Immigration
Iowa's proud history replaced by racist hatredIowa, the State That Forgot Its Own Story
Immigration, Humanity, and the Heart of the Heartland
Iowa was built by immigrants. My grandparents were among them – Danish farmers who crossed the ocean with faith, grit, and a dream. They built a life from scratch on a small Iowa farm, plowing soil they would eventually call their own.
Their story is not unique; it is Iowa’s story. From the Germans, Norwegians, and Czechs who turned prairie into prosperity to the Laotian refugees who found safety here in the 1970s, this state has long been a refuge for those seeking peace, purpose, and a fair chance.
So how did we get from there – from welcome – to here, when our governor sends National Guard troops to Texas to patrol a border a thousand miles away, and our congressional delegation cheers on a plan to round up millions of immigrants, many of whom have lived here for decades, worked, and raised families here?
It’s as if Iowa has forgotten its own reflection.
The Land That Immigrants Built
Walk through any small town in Iowa and you’ll see immigrant fingerprints everywhere. Danish windmills in Elk Horn. Czech bakeries in Cedar Rapids. Laotian groceries in Storm Lake. Mexican restaurants in almost every rural county. Iowa’s backbone has always been labor, and much of that labor has always come from beyond our borders.
Immigrants pick our crops, process our meat, milk our cows, and fill the pews of our churches. In some rural schools, their children make up half the student body – the reason those schools, and by extension those towns, still exist.
During the pandemic, these same workers were declared essential. They showed up when others could not, risking their health so that our grocery shelves stayed stocked and our economy didn’t collapse. Some died for their efforts.
And now? They are vilified, hunted, and deported.

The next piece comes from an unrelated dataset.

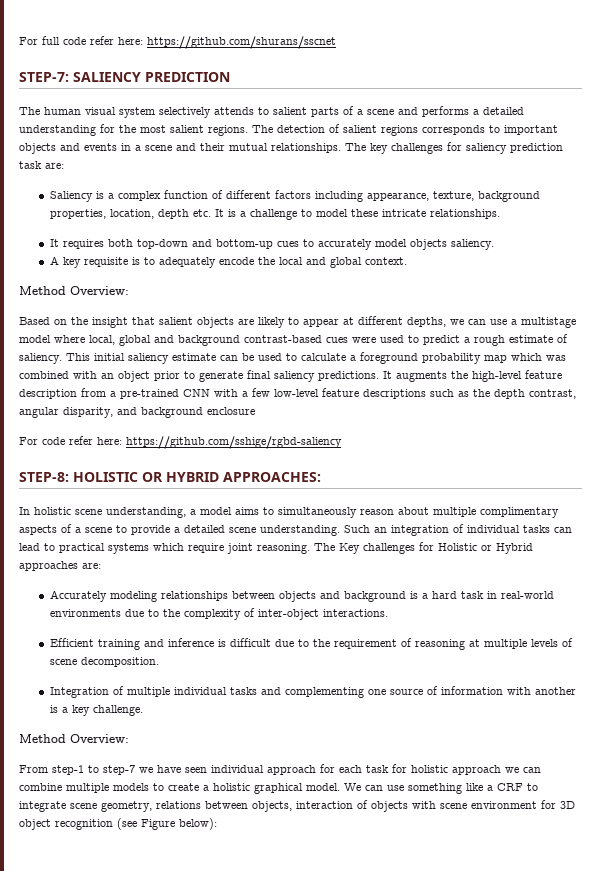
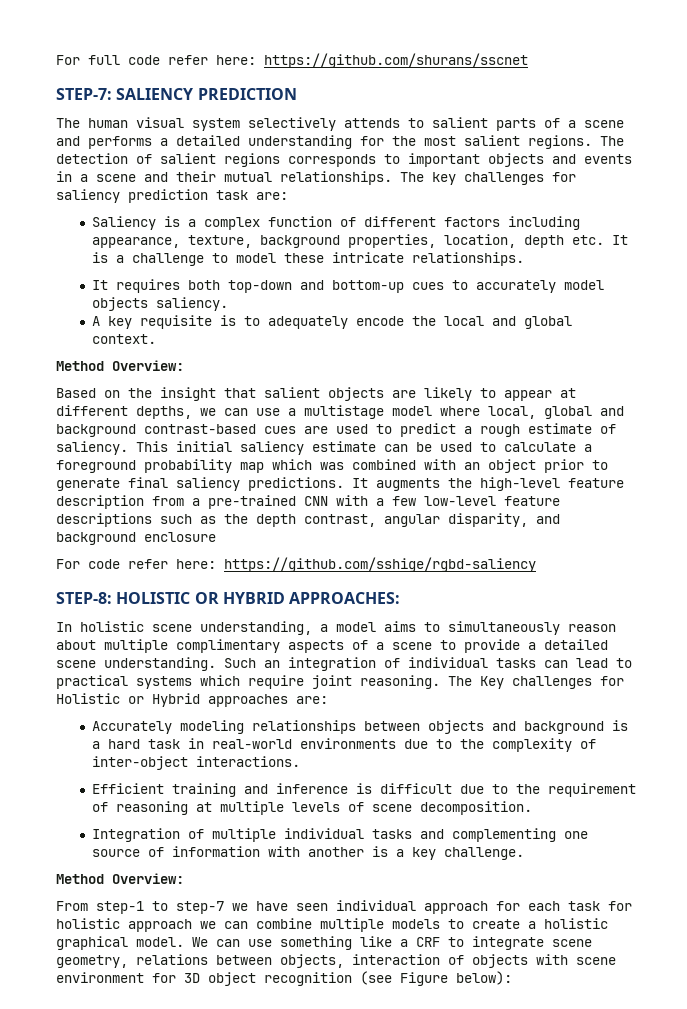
[352,337,376,343] were -> [304,426,328,434] are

If we truly valued their essential labor, their courage, and their humanity, we would not send ICE to their doorsteps. We would send them green cards – and medals.
Political Theater and Manufactured Fear
Iowa’s leaders tell us this is about “law and order.” They say the border is open and that dangerous criminals are flooding in. None of that is true. Venezuela did not “empty its prisons.” There is no army of violent migrants invading America. What there is – is political theater: the deployment of Iowa’s resources to play a part in a national show of cruelty.
Every time Iowa’s governor sends soldiers to Texas, she does it not to keep Iowans safe, but to keep Iowa fearful. Fear is the currency of the Golden Triad – populism stoking outrage, Christian nationalism sanctifying it, and the Project 2025 machine converting it into political power.
This is not leadership. It is manipulation. And Iowans deserve better than to be used as props in a national cult of resentment.
The Economics of Hypocrisy
Even the loudest anti-immigrant voices in Iowa know a truth they won’t say aloud: without immigrants, the state’s economy would collapse.
More than 40 percent of Iowa’s meatpacking workers are foreign-born. So are about a quarter of its dairy laborers. Iowa’s farms depend on migrant hands, its small towns depend on immigrant families, and its churches depend on their faith.
That’s why, even as ICE raids sweep through Iowa, you won’t see them storming Tyson or JBS. Too much corporate power, too much political influence. Trump’s billionaire backers – and Iowa’s governor herself – know exactly where their donations come from. They’ll talk tough about immigration, but not where the money is.
So, the raids hit the powerless, not the powerful. They tear families apart, not monopolies. They perform justice but never deliver it.
Humanity vs. the Triad
At the root of all this lies something deeper than politics: a war for the soul of Iowa.
The Golden Triad – that fusion of populist anger, Christian nationalist self-righteousness, and Project 2025 authoritarian discipline – thrives on division. It must convince good people to see their neighbors as threats, not allies; to see empathy as weakness; and to see cruelty as virtue.
Most Iowans are not hateful. They’ve been hypnotized by a system that tells them to distrust compassion, to mistake vengeance for strength, and to follow leaders who thrive on outrage.
But Iowa’s true faith – the quiet, grounded decency of its people – is stronger than that. I’ve seen it in the way neighbors help during floods, in how towns rally for a sick child, in the humility of a farmer who still greets you with a handshake and a smile.
That spirit – not fear – is Iowa’s inheritance.
The Choice Before Us
We are being asked to decide what kind of state we want to be.
Do we want to be the Iowa of my grandparents – hardworking, generous, and unafraid of difference? Or the Iowa of fear – where soldiers chase shadows, and good people are turned against their own better angels?
The choice isn’t between open borders and closed hearts. It’s between humanity and hate.
And I still believe – deep down – that Iowa will choose humanity.